“Precisamos de uma nova polícia”, diz sociólogo

Para o sociólogo, governo precisa assumir posição de liderança no combate à violência (Foto: João Castilho/Folhapress)

Da Veja

O sociólogo Claudio Beato estuda o fenômeno da escalada da violência no país há mais de duas décadas. Professor da Universidade Federal de Minas Gerais (UFMG), comanda o Centro de Estudos em Criminalidade e Segurança Pública. Ele defende profundas reformas na gestão da segurança – o que, ressalta, implica necessariamente alterar a Constituição. “Hoje, somos obrigados a ter Polícia Militar e Civil. O resultado é que temos duas polícias que não somam uma e não dialogam”, diz. Para realizar a necessária reforma, o especialista diz que o governofederal precisa exercer uma posição de liderança, que incluiria mais investimentos em capacitação e inteligência. “Policiais em outros países têm sido formados para a compreensão da complexidade do fenômeno criminal”, afirma, acrescentando que a legislação brasileira privilegia a impunidade. Confira a seguir a entrevista do sociólogo a VEJA.com.

O Brasil tem índices altos de homicídios, considerados endêmicos pela Organização Mundial de Saúde. Como o governo federal pode atuar para diminuir a violência no país?
De diversas maneiras. Em primeiro lugar, exercendo uma liderança estratégica nas mudanças políticas necessárias no sistema de Justiça e segurança. Um exemplo urgente: encampar reformas das polícias, o que implica mudanças constitucionais. Eu chamo de desconstitucionalização da segurança pública, porque é preciso tirar da Constituição o capítulo que trata das polícias. Hoje, somos obrigados a ter Polícia Militar e Civil.

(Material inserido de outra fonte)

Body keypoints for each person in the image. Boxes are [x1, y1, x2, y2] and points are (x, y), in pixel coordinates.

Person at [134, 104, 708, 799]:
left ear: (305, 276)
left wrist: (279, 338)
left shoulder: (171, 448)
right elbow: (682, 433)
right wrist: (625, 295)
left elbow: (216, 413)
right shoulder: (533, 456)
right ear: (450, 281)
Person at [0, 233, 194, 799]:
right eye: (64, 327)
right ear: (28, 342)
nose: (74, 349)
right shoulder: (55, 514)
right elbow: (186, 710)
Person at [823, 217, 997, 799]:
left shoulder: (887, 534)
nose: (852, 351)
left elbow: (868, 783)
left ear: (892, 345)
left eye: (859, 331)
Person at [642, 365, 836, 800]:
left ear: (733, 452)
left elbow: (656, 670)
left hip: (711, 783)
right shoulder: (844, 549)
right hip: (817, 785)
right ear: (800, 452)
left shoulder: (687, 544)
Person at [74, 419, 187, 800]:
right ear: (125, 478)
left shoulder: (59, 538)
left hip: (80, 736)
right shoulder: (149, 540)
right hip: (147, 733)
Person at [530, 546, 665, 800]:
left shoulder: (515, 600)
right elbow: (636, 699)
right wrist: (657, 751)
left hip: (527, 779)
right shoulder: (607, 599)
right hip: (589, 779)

O resultado é que temos duas polícias que não somam uma e não dialogam. Isso foi resultado de um lobby na Constituinte de 1988 e que engessou a segurança pública. Essas mudanças também podem ocorrer pela indução de reformas institucionais e organizacionais nas polícias, sistema prisional e Justiça. Em segundo lugar, o governo federal tem capacidade de financiamento que pode suplementar recursos e induzir mudanças importantes nos estados e municípios. Também cabe a ele introduzir inteligência no sistema, através da organização de informações e análise de dados, bem como a utilização de tecnologias para o manejo de dados e preparo de profissionais de segurança pública aptos a esses novos modelos.

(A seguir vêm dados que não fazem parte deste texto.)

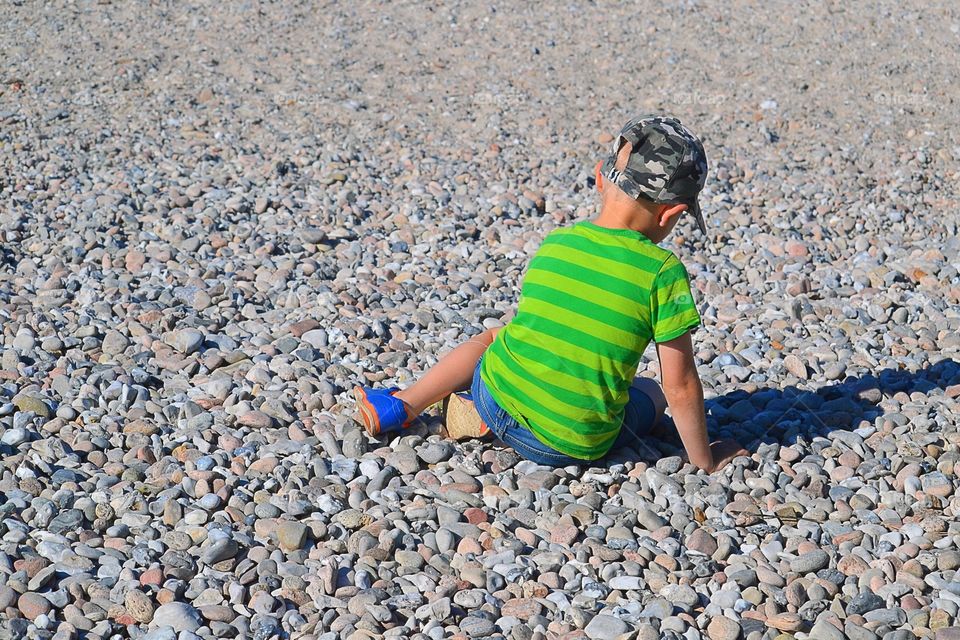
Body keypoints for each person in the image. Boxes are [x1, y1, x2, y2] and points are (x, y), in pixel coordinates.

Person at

O que falta no Brasil: policiais ou eficiência na investigação?
Precisamos de policiais com perfil diferente daquele de que dispomos no Brasil hoje. Policiais em outros países têm sido formados para a compreensão da complexidade do fenômeno criminal, com habilidade para identificar padrões e analisar dados de diversas naturezas e serem capazes de incorporar esse conhecimento no planejamento e investigação policial. Nossas polícias são extremamente corporativas e ainda estão apegadas a orientações bacharelescas ou militarizadas. Pior: por determinação constitucional são divididas em duas, e com uma baixa propensão a compartilhar dados e informações. Isso termina comprometendo tanto a capacidade investigativa como o policiamento ostensivo. Outra questão fundamental é a formação de massa crítica em criminologia que vai estudar, mas também gerir projetos aplicados em segurança pública. Atualmente, o Brasil não dispõe de nenhum curso de mestrado ou doutorado para a formação específica em pesquisa e gestão da segurança pública. Os Estados Unidos têm mais de 50 cursos de doutorado e 150 de mestrado em criminal justice.

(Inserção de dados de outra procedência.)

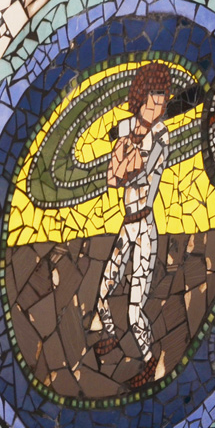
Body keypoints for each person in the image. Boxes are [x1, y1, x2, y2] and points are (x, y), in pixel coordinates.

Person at [92, 62, 171, 390]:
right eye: (154, 100)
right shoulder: (129, 131)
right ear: (140, 97)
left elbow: (135, 173)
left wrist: (126, 153)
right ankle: (110, 334)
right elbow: (112, 179)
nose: (159, 107)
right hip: (127, 226)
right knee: (103, 291)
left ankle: (151, 359)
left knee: (135, 308)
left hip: (145, 228)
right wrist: (124, 151)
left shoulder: (161, 136)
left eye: (163, 101)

Que medidas deram certo em outros países e podem ser adaptadas para o Brasil?
Podemos começar com os processos de reengenharia institucional, tal como ocorreu nas polícias de Nova York ou Los Angeles, especialmente no preparo de profissionais que saibam gerir as ferramentas de análise e informação para fins de gestão e aferição de resultados das atividades policiais. Temos também projetos pontuais de controle de violência de gangues feitos anteriormente em Boston, ou o projeto atualmente desenvolvido pelas escolas de Chicago, onde são identificadas através de análise estatística as vítimas em potencial da violência, com o intuito de evitar que elas se tornem vítimas. É o uso de ciência para intervenção. Da Colômbia, especialmente em Bogotá, Medellín e Cali, podemos tomar os projetos sociais somados à reestruturação das polícias e reformas legislativas. A Polícia Nacional da Turquia está atualmente num processo de qualificação de seus policiais, mantendo mais de cem deles fazendo cursos de doutorados nos principais centros de criminologia do mundo.